Today I’m chatting to author Andy Guest who has just published his autobiography – Type T. Quoting from the blurb ‘Type T is a true and compelling account of Andy’s testosterone-fuelled escapades, where not everything goes to plan. It’s a tale of the strength of the human mind when it steps outside the comfort zone.’
Good morning Andy and welcome. Can I start, as always, by asking you a little about yourself?
Good morning, Jo. Thank you for having me. Well, I’m just an average person who at the tender age of eighteen decided I wanted a life of adventures, and who realised in order to make it happen I would have to step outside my comfort zone. I hoped, in doing so, that I would perhaps learn more about myself, which I did. Adventures aside, I’m married to Alison and I’m a father of two sons who have their parents’ genes, so it came as no surprise to see their adventurous and competitive spirits surface. I live in Devon, a stone’s throw from the drop zone at Dunkesewell, where I spend most of my time jumping from aeroplanes as a skydiving instructor.
Have you always wanted to be a writer? How did your journey begin?
Many years ago my brother was interviewing my father about his experiences as a Malayan police officer fighting in the jungles, with the idea of writing a book about him, but sadly my father passed away before it was completed. It was only after I heard some of the stories that it struck me there was a part of my father I never knew, and my sons would never know. So, by writing my autobiography, future generations of my family will know something about me. I was spurred on by friends who, after hearing about my experiences, found them fascinating and urged me to write about them.
How did you find the writing process? Which parts were the easiest and the most difficult for you?
I’m extremely grateful that I was introduced to an editor who opened my eyes to the writing world and showed me the ropes. Once I got started, writing about most of my experiences was easy… I just viewed the images in my mind and transferred the stories onto paper. One story in particular was extremely difficult to write about, though. I had buried a lot of emotional stuff deep inside me and had put up a barrier as a way of dealing with it. Allowing that barrier to drop and letting those emotions resurface was painful, but the story had to be told as it had such an impact on my life.

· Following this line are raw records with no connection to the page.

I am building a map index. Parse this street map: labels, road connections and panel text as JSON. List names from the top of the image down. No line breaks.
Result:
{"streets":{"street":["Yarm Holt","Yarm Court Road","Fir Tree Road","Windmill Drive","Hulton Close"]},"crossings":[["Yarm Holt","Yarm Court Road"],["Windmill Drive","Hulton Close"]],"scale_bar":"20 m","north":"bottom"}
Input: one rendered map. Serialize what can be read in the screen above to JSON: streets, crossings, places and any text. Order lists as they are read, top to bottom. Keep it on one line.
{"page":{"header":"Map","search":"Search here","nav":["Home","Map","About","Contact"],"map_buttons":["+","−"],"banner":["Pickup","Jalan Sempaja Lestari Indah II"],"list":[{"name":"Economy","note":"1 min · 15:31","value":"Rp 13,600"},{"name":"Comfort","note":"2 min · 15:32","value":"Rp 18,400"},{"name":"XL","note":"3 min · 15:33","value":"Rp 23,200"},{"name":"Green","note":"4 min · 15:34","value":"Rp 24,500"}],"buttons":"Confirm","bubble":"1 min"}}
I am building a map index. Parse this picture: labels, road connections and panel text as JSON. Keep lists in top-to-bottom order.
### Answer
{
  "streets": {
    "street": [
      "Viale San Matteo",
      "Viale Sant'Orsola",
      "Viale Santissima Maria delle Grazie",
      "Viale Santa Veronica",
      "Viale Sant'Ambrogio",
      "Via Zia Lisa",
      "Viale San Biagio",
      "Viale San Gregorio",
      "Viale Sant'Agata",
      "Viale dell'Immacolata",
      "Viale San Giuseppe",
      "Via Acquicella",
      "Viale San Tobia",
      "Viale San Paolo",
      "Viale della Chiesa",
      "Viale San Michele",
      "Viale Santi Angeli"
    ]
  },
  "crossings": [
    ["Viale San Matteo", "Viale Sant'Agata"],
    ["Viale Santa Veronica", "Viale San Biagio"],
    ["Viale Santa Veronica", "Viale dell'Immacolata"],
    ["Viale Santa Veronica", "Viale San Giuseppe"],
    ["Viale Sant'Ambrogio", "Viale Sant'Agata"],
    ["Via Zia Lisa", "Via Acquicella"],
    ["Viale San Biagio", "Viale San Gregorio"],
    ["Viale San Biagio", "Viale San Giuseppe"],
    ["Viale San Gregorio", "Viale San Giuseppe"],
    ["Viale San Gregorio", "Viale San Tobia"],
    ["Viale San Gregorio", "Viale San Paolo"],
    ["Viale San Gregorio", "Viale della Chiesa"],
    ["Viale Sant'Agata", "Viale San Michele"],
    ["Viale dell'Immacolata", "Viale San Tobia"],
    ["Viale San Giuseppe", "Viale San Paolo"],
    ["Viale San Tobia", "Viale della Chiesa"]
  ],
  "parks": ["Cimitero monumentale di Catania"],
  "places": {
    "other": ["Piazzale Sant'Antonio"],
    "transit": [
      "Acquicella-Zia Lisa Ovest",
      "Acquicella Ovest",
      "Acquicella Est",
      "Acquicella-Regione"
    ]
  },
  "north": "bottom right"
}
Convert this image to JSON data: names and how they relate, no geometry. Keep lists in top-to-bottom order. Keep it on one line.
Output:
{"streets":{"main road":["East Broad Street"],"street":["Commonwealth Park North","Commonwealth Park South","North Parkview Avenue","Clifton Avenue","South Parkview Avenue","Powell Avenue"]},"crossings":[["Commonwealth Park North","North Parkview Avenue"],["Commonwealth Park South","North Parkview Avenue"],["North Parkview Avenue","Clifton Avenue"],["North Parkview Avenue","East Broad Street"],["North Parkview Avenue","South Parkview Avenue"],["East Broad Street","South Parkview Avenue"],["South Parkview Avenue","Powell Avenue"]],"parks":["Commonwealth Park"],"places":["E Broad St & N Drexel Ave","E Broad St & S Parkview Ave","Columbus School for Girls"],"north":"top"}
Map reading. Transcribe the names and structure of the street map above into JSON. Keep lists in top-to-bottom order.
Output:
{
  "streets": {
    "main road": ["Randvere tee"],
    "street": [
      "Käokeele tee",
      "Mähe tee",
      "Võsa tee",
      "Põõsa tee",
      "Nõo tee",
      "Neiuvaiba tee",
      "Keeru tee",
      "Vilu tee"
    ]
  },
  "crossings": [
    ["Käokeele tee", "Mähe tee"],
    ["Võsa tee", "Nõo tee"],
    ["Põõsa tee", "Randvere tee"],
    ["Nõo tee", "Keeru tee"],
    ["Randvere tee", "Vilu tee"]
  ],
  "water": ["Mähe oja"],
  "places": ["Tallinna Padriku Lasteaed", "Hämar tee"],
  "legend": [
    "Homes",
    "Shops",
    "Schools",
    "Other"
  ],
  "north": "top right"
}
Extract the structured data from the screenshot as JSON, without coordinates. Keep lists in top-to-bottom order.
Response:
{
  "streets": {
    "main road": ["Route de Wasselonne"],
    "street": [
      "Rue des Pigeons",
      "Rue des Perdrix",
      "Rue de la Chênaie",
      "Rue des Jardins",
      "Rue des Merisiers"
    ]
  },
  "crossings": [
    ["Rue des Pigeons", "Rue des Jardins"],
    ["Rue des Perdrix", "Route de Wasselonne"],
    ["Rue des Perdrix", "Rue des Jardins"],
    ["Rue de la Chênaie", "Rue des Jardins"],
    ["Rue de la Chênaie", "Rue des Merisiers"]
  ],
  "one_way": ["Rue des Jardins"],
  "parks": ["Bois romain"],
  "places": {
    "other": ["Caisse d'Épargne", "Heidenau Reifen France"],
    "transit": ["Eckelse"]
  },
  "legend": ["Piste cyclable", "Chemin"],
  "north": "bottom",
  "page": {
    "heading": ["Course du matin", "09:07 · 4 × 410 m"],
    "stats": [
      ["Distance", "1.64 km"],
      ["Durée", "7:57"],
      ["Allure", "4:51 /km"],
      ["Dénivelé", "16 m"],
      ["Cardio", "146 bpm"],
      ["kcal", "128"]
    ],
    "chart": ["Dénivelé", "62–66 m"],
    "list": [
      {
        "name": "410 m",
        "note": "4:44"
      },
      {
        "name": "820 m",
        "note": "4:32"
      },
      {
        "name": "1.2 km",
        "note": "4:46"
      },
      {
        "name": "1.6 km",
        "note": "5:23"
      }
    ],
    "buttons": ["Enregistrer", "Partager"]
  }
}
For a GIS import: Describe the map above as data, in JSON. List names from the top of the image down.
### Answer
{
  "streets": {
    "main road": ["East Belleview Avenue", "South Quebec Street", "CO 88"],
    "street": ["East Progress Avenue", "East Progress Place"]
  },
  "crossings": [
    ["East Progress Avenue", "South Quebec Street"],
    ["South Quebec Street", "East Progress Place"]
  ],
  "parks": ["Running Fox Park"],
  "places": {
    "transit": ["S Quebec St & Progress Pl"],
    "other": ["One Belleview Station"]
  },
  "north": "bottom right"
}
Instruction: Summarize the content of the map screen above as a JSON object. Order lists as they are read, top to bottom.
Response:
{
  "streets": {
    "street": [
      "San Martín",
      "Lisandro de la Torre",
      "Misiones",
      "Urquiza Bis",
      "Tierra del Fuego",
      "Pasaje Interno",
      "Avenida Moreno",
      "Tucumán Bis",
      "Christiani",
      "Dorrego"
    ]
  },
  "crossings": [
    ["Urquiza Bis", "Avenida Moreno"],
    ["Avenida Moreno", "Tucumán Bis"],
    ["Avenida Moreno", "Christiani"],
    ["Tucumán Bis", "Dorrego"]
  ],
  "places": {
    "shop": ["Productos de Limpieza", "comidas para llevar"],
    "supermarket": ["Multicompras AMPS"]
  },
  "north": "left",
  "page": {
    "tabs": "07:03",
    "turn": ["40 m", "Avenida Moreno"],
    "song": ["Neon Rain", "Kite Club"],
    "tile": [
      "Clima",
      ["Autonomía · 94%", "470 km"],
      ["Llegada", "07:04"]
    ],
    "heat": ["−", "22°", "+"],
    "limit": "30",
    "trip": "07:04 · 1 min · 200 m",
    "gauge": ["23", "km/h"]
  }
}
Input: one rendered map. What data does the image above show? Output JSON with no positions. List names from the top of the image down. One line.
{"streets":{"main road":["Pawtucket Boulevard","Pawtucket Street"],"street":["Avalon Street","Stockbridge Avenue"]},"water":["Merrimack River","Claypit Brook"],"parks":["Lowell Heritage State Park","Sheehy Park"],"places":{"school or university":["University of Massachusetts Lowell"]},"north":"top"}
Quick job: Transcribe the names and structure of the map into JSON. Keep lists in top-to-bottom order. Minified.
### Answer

What advice would you give to anyone thinking about writing their own memoir or autobiography?
There’s no point in writing an autobiography if you’re not going to be honest. People will see through any lies so stick to the facts and remember that none of us are perfect. I wrote my book in the present tense, so the readers will feel they are with me on my journey, and I think it makes the stories come alive on the page. Some things will be difficult to write about but you need to rise up and overcome those difficult moments. Sometimes you may have to step away from the keyboard in order to compose yourself, but it’ll all be worth it in the end. For me, it was actually quite a cathartic process.
Do you have any plans for a second book?
Now I’ve had a taste of writing and enjoyed the experience, I’m certainly toying with the idea and have a few ideas flying around in my head, but I’ll initially take a break and let the ideas grow. While that’s happening I have a lot of marketing to do!
If you were cast away on a desert island, which four things couldn’t you live without?
I’d need an endless supply of tea to help me chill; a fishing line with a hook to entertain and relax me, and to provide food; a pillow (just having that little bit of comfort makes all the difference), and a machete. I’d obviously use it to build things but I could also wave it at an approaching boat and yell,”Get off my land!” if the need arose.
And finally, you are hosting a dinner party and can invite four celebrity guests (dead or alive). Who would you choose and why?
Sir Ranulph Fiennes, the explorer, as it be would be fascinating to hear about his adventures. Neil Armstrong, to hear his first hand account of landing on the moon. Douglas Bader, the Spitfire pilot and POW escapee. Wow! What an adventure he had in his life. And finally, Nellie Bly, the American journalist who stepped off the train in New York on 25 January 1890, and into history. She had raced through a “man’s world” in seventy-two days, and it would be fascinating to talk to her.
ABOUT THE BOOK
Join Andy Guest as he reflects on his lust for adventure and recounts the thrilling and often dangerous situations he has faced by living a life on the edge.
Packed with action and sprinkled with humour and emotion, this is an extraordinary story of one man’s quest to understand himself and to release an inner spirit that constantly challenges him.
Andy will take you up – to the clouds, the bridges, the skyscrapers and the mountain tops – in his pursuit of excellence in the world of skydiving and BASE jumping, and lead you from the gruelling Royal Marines training camp in Lympstone to ‘Bandit Country’ in Northern Ireland, and from the horrors of war-torn Afghanistan to the piracy of the open seas.
Type T is a true and compelling account of Andy’s testosterone-fuelled escapades, where not everything goes to plan. It’s a tale of the strength of the human mind when it steps outside the comfort zone.